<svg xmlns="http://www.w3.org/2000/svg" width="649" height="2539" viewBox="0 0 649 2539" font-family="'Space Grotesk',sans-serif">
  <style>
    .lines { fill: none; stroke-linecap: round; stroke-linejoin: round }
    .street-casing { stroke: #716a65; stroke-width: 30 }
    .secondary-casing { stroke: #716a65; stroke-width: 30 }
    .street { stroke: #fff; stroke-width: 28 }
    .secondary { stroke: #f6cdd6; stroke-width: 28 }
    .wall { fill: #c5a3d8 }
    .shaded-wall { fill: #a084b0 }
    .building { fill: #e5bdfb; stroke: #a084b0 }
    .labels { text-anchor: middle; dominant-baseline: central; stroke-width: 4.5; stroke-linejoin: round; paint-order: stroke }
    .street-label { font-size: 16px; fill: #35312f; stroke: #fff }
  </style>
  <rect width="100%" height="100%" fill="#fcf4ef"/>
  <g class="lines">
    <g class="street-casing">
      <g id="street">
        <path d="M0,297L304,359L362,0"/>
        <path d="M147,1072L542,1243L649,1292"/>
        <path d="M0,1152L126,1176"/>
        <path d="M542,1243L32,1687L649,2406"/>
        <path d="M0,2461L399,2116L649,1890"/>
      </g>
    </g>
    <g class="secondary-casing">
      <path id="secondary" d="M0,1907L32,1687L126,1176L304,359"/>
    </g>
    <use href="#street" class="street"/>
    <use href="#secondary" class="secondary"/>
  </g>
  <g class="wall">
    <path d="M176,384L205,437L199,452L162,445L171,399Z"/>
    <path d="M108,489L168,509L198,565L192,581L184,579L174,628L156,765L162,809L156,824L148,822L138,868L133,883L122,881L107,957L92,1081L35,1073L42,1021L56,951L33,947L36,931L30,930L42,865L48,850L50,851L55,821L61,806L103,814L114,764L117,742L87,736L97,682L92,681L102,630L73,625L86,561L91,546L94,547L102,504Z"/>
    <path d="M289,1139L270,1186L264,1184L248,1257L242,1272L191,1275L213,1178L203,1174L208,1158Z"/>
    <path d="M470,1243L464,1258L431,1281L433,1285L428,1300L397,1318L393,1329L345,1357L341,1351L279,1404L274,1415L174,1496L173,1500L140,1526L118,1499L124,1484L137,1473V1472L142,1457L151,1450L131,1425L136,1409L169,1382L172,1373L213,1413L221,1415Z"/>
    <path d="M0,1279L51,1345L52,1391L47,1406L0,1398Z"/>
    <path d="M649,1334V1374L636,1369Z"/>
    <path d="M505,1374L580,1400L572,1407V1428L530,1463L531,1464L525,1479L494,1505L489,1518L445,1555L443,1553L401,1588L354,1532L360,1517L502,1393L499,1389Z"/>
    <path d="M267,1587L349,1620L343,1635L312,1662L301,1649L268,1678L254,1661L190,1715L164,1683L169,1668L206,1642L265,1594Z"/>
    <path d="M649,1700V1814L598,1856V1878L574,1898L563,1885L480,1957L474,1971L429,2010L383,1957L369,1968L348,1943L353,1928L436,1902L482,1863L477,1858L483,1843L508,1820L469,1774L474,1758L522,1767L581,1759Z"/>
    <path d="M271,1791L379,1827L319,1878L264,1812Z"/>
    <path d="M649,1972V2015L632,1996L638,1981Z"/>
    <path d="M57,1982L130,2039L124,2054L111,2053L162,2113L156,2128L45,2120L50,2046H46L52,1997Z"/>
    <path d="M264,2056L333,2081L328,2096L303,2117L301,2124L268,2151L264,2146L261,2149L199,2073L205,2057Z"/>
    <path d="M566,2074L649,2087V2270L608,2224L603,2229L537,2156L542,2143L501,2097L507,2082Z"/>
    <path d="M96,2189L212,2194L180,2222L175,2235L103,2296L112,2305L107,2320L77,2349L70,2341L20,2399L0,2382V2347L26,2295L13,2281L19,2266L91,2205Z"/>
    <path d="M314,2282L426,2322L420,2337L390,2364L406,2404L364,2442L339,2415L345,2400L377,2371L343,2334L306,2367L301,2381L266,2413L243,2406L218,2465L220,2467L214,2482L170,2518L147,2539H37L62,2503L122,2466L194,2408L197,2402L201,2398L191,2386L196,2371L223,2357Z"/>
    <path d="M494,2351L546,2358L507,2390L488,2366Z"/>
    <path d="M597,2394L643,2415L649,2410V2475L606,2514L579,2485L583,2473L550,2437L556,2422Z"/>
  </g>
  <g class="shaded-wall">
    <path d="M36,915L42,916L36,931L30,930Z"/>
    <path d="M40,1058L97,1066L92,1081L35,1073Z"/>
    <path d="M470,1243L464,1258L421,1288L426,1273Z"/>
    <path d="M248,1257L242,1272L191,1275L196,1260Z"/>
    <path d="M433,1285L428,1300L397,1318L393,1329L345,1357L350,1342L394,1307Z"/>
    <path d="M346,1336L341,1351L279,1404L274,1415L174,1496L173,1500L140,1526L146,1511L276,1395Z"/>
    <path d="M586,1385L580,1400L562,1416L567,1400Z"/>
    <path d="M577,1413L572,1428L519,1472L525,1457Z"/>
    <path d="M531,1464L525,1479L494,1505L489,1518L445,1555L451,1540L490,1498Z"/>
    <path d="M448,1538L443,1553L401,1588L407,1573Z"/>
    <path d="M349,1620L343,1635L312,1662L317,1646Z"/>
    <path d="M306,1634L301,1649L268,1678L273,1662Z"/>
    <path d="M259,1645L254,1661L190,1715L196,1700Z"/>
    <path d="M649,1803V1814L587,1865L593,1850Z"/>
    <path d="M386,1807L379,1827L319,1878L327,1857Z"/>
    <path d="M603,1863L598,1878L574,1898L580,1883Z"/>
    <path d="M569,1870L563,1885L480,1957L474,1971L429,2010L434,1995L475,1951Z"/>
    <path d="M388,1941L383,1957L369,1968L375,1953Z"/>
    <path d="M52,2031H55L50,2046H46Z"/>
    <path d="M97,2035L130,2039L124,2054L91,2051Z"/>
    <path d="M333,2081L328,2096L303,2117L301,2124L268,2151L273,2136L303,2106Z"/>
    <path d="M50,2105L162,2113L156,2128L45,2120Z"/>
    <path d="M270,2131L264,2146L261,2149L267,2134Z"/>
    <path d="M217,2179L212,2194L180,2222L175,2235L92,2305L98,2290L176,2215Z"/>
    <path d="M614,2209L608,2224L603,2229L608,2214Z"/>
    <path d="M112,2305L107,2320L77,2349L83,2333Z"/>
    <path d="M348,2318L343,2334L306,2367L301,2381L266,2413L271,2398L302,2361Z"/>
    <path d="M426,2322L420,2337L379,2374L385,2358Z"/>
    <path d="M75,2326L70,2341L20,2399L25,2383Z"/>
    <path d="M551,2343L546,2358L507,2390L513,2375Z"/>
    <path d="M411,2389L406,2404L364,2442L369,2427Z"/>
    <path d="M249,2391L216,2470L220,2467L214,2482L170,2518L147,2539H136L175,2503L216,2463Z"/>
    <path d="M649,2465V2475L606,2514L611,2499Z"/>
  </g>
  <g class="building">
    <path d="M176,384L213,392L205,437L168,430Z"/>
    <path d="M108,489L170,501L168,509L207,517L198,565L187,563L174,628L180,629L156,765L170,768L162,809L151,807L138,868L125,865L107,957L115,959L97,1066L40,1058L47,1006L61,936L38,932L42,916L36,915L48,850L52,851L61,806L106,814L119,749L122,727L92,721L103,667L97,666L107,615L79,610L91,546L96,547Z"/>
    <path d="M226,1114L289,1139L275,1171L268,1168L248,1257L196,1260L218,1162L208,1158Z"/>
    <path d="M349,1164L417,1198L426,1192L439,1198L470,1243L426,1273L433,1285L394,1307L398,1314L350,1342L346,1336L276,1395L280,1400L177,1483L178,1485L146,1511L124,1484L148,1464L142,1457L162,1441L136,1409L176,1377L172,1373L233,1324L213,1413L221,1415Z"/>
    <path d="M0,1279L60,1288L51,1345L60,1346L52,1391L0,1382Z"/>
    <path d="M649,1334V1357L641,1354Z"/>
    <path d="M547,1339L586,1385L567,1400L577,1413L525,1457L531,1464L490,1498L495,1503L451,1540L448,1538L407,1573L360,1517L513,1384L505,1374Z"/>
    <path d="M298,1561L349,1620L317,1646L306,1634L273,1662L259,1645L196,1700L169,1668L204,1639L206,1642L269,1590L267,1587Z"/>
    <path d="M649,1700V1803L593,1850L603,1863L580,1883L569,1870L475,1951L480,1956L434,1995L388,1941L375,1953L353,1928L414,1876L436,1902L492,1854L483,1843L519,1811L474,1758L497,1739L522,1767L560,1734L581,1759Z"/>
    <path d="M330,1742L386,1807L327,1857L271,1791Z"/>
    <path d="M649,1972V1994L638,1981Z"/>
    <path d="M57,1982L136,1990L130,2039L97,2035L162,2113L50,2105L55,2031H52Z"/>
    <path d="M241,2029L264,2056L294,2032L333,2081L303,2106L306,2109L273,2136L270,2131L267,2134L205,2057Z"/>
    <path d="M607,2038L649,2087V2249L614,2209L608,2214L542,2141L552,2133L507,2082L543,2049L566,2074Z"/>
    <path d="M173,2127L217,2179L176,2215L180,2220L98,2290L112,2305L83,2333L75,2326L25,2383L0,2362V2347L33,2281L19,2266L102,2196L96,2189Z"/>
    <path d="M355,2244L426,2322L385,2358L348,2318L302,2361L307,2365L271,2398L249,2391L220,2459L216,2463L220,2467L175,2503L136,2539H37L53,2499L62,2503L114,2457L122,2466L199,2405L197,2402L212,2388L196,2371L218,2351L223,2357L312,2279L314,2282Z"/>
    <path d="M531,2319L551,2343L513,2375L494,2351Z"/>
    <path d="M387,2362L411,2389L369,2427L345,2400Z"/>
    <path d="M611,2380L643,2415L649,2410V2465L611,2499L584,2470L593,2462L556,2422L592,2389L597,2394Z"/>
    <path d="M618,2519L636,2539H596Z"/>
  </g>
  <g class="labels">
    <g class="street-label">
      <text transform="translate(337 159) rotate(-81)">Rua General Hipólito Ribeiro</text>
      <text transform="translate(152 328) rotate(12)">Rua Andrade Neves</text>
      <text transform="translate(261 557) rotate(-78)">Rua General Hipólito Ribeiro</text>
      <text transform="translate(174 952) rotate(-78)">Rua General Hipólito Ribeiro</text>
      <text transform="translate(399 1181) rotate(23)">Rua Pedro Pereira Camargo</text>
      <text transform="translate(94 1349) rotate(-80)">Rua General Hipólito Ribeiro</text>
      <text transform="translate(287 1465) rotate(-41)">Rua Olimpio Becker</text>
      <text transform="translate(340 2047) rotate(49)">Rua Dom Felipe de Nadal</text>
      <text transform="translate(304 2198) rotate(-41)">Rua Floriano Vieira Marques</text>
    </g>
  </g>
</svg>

__Problem statement__:
Among the records above, find the lines that contain "labels" and copy every one.

__Solution__:
    .labels { text-anchor: middle; dominant-baseline: central; stroke-width: 4.5; stroke-linejoin: round; paint-order: stroke }
  <g class="labels">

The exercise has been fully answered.